A solenidade contou com a presença da procuradora-chefe do Ministério Público do Trabalho, Thaylise Campos Coleta de Souza Zaffani, e da presidente do TRE, desembargadora Serly Marcondes Alves. Pelo acordo, o TRE poderá, sempre que considerar oportuno e com o apoio do MPT, promover ações de divulgação da legislação brasileira referentes à vedação do assédio eleitoral e à idade mínima para o trabalho, dirigidas a candidatas e candidatos e à população em geral, por meio de treinamentos, palestras, audiências públicas e outros eventos.

Durante a assinatura, a procuradora-chefe destacou que a parceria visa garantir o direito ao voto livre e secreto, bem como a proteção à infância. “A Justiça Eleitoral e o Ministério Público do Trabalho têm se dedicado a prevenir e reprimir essas práticas ilegais, buscando garantir, especificamente em se tratando de assédio eleitoral, a liberdade e a segurança das trabalhadoras e dos trabalhadores durante o processo eleitoral, por meio da prevenção, da conscientização e da facilitação do acesso aos canais de denúncia”, afirmou.

“O assédio eleitoral é uma chaga que o nosso país vem enfrentando nos últimos anos. Infelizmente, a previsão é que ações desse tipo se repitam nas eleições de 2026 e nós queremos combater justamente isso. E a atuação conjunta dos órgãos é que será capaz de difundir essa nova mentalidade de que o assédio eleitoral não é algo que deve ser aceito ou praticado. Se você se sentir assediado a votar nesse ou naquele candidato, a fazer propaganda para esse ou para aquele candidato, saiba que instituições como o MPT e o TRE atuarão em sua defesa no sentido de defender a dignidade, a liberdade, um tratamento isonômico para todos”, complementou. 

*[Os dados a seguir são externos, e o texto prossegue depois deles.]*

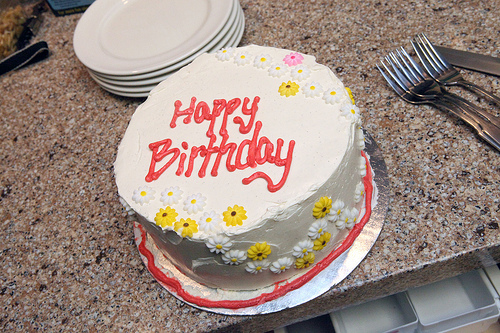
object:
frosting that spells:
[145, 85, 304, 199]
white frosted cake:
[108, 46, 385, 316]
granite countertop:
[1, 0, 497, 331]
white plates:
[71, 1, 260, 98]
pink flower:
[274, 48, 310, 71]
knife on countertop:
[415, 36, 499, 76]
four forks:
[361, 31, 498, 144]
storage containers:
[333, 262, 499, 332]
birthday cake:
[108, 47, 382, 297]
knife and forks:
[382, 31, 498, 147]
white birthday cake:
[113, 40, 377, 300]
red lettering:
[141, 91, 299, 194]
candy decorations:
[113, 44, 375, 321]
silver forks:
[375, 29, 499, 156]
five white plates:
[70, 0, 259, 104]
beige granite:
[0, 1, 500, 331]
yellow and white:
[114, 40, 378, 305]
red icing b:
[142, 139, 185, 183]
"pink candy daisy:
[109, 40, 381, 286]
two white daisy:
[304, 80, 344, 108]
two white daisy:
[304, 76, 345, 104]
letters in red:
[145, 80, 297, 195]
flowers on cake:
[114, 26, 374, 300]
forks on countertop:
[358, 30, 498, 161]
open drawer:
[327, 257, 498, 330]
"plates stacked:
[73, 2, 248, 100]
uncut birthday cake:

A presidente do TRE ressaltou que o assédio eleitoral é uma grande ameaça à democracia. “O trabalho de combate ao assédio eleitoral e de enfrentamento do trabalho infantil nas campanhas é fundamental e diz respeito à segurança do próprio processo eleitoral. Se houver uma pessoa insegura por qualquer elemento, qualquer matéria, isso reflete também no bom exercício da Justiça Eleitoral. Então, eu estou muito contente com esse Termo de Cooperação que a gente acaba de assinar e é muito importante que as duas instituições trabalhem cooperativamente”, disse a desembargadora Serly Marcondes Alves.

O MPT recebeu, em 2022, ano das últimas eleições gerais, 119 denúncias relativas a casos de assédio eleitoral em todo o estado – 80 empregadores foram denunciados e 12 Ações Civis Públicas foram interpostas, com obtenção de 11 liminares. Em todo o país, a instituição recebeu 3.370 denúncias sobre o tema – enviou 1.478 recomendações, firmou 572 Termos de Ajuste de Conduta e ajuizou 50 ACPs. Os números representam um aumento expressivo em relação a 2018, quando o órgão registrou 219 denúncias.